Consistently, the ACLU has reported, despite the changing national climate, that African-Americans are almost four times more likely to be arrested for possession of marijuana than white people given similar rates of drug use. And recent studies from several states including New Jersey, New York and Virginia revealed that African-Americans are still far more likely than whites to be arrested on marijuana charges. “It raises deep concerns when we’re seeing that the racial disparities have actually deepened in the areas of drug possession, law enforcement and other areas,” said Hilary O. Shelton, director of the NAACP’s Washington Bureau and senior vice president for advocacy and policy. “With young people of all races and ethnicities, according to the Department of Health and Human Services, illegal drug use is consistent across racial and ethnic lines,” reported Shelton, noting “the problem boils down to the practices of the criminal justice system itself.”
Given such racially skewed dynamics affecting the industry, Penny is focused on building effective coalitions between all of the relevant parties, be they white dispensary owners or front-line African-American and Latinx workers. “Typically, it will affect someone that’s not in your circle and, at that point, we will demand that the industry stands behind the folks impacted by this,” said Penny, noting the need for wealthy industry owners to support rank-and-file growers and workers. “We are actively pursuing legalization models that incorporate a race equity principle,” stressed Penny. “That’s our strategy for ensuring that the racist history of marijuana policy is not perpetuated beyond prohibition.”

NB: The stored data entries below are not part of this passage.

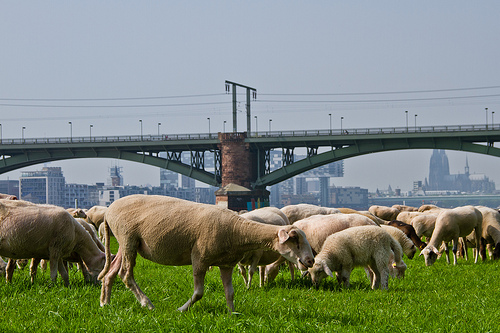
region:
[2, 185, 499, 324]
a herd of sheep in a green field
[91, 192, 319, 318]
sheep has been recently sheared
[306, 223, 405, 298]
sheep is unsheared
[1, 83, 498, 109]
overhead power cables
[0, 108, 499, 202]
a metal bridge with arched supports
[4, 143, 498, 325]
a city scene behind some sheep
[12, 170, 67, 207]
tall multi story building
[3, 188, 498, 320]
some sheep are grazing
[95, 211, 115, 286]
long skinny sheared sheep tail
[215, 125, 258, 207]
support for a bridge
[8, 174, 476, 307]
many animals in photo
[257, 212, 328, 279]
head of the animal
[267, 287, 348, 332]
grass under the animal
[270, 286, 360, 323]
green grass in photo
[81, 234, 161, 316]
back legs of the animal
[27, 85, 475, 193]
bridge in the photo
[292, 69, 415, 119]
wires above the bridge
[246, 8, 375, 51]
sky above the bridge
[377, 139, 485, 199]
buildings in the background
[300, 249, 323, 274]
nose of the animal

Along with building coalitions, the MCBA is actively supporting proposed and existing legislation on Capitol Hill preserving medicinal marijuana use and ending prohibition nationally. Later this month, Congress will determine whether to continue the Rohrabacher-Farr amendment, the law prohibiting the Justice Department from prosecuting medical marijuana users and sellers operating legally under state laws. Sessions has been lobbying federal legislators to allow the amendment to expire. “This would give the attorney general a blank check to go after medical marijuana,” Sarah Trumble, of the marijuana advocacy think tank Third Way, told the Los Angeles Times.
However, U.S. Senator Cory Booker (D-N.J.) has sponsored the farthest-reaching bill yet, that, if adopted, would thwart Sessions’ efforts and legalize marijuana nationwide. “You’ve got Senator Cory Booker and the marijuana justice act that not only ends prohibition but addresses the ills of the drug war,” said Penny, noting that unlike other legislation pushing legalization, Booker’s bill addresses racial disparities as well. “The Minority Cannabis Business Association has endorsed Senator Booker’s bill, and we intend to put on a full court press this year as we move toward legalization.”
But regardless of what happens at the federal level, the American people and the pro-marijuana majority of states they reside in clearly have the momentum in a 21st century war fought not just over land or territory, but what can grow upon it.
“I am optimistic about marijuana in this country,” said Penny, despite the current federal barriers and ongoing racial disparities. Penny predicts a brighter future “as we educate and bring awareness to the opportunities this industry is creating and build a network of minorities that are going to be successful and pave the way for a lot more participation.”